> [Try it]: Lines from the line with "4,282,409 | |" to the line with "2,595,995 | 1,342,000 |" in the entries below, and only those, must be output exactly, with both ends included.

**** Data for analysis ****

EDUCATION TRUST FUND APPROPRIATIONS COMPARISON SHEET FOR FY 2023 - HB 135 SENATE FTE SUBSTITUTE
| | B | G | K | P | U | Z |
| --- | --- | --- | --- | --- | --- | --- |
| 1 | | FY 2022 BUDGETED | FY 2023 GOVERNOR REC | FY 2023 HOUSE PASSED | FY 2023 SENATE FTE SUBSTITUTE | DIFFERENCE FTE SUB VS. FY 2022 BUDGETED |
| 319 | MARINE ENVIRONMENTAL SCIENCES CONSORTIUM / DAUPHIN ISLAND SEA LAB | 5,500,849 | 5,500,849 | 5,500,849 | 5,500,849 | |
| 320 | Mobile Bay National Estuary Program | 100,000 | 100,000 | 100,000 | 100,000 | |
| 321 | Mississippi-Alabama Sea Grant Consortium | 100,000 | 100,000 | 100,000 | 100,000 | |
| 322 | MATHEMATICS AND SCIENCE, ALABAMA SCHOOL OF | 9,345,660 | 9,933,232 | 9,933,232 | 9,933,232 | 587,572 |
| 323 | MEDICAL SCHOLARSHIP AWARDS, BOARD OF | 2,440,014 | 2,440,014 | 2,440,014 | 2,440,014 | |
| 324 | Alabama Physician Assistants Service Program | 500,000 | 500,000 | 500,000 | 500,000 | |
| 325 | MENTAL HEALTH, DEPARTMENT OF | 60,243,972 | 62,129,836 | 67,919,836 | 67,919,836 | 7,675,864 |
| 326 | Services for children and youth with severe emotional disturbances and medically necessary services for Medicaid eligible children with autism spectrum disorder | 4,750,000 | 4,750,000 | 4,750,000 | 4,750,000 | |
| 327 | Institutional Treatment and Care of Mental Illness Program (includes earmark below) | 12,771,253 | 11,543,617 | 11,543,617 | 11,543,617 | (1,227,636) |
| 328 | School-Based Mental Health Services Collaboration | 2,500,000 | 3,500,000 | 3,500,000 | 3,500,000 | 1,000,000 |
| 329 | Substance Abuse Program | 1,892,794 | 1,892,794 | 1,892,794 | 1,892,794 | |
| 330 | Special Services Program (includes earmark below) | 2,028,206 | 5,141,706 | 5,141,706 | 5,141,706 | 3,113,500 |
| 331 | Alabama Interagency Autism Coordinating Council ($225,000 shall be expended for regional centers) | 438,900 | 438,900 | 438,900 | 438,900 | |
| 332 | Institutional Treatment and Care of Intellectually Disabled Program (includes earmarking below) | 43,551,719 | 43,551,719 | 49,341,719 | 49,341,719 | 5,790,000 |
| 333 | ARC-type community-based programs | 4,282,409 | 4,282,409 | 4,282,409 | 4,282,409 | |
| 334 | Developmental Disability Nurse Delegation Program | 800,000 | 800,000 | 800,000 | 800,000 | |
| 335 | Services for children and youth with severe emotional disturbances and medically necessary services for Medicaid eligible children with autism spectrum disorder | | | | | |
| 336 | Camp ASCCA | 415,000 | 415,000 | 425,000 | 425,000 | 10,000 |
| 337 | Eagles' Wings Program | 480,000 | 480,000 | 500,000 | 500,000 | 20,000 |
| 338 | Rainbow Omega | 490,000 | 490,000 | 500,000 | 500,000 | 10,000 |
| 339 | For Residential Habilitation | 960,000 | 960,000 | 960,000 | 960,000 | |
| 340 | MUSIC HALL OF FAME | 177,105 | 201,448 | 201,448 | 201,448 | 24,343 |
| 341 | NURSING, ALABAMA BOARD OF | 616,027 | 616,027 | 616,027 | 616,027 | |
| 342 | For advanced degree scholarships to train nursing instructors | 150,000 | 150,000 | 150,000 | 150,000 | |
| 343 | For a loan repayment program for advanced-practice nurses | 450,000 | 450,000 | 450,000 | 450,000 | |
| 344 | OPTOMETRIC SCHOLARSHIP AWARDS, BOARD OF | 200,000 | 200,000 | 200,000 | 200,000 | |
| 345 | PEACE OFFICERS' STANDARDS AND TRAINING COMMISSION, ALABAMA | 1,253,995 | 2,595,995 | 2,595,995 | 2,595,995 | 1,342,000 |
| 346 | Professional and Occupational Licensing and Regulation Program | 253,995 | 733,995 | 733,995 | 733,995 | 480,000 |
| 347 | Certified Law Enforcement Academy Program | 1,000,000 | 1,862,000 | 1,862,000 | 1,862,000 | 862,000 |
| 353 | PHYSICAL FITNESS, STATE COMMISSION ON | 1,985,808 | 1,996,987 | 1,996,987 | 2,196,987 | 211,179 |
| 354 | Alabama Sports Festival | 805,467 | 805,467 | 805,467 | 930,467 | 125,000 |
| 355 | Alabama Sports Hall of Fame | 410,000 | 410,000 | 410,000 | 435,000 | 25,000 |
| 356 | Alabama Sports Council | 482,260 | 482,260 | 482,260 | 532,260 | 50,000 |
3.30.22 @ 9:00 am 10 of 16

****

> [Your solution]:
| 333 | ARC-type community-based programs | 4,282,409 | 4,282,409 | 4,282,409 | 4,282,409 | |
| 334 | Developmental Disability Nurse Delegation Program | 800,000 | 800,000 | 800,000 | 800,000 | |
| 335 | Services for children and youth with severe emotional disturbances and medically necessary services for Medicaid eligible children with autism spectrum disorder | | | | | |
| 336 | Camp ASCCA | 415,000 | 415,000 | 425,000 | 425,000 | 10,000 |
| 337 | Eagles' Wings Program | 480,000 | 480,000 | 500,000 | 500,000 | 20,000 |
| 338 | Rainbow Omega | 490,000 | 490,000 | 500,000 | 500,000 | 10,000 |
| 339 | For Residential Habilitation | 960,000 | 960,000 | 960,000 | 960,000 | |
| 340 | MUSIC HALL OF FAME | 177,105 | 201,448 | 201,448 | 201,448 | 24,343 |
| 341 | NURSING, ALABAMA BOARD OF | 616,027 | 616,027 | 616,027 | 616,027 | |
| 342 | For advanced degree scholarships to train nursing instructors | 150,000 | 150,000 | 150,000 | 150,000 | |
| 343 | For a loan repayment program for advanced-practice nurses | 450,000 | 450,000 | 450,000 | 450,000 | |
| 344 | OPTOMETRIC SCHOLARSHIP AWARDS, BOARD OF | 200,000 | 200,000 | 200,000 | 200,000 | |
| 345 | PEACE OFFICERS' STANDARDS AND TRAINING COMMISSION, ALABAMA | 1,253,995 | 2,595,995 | 2,595,995 | 2,595,995 | 1,342,000 |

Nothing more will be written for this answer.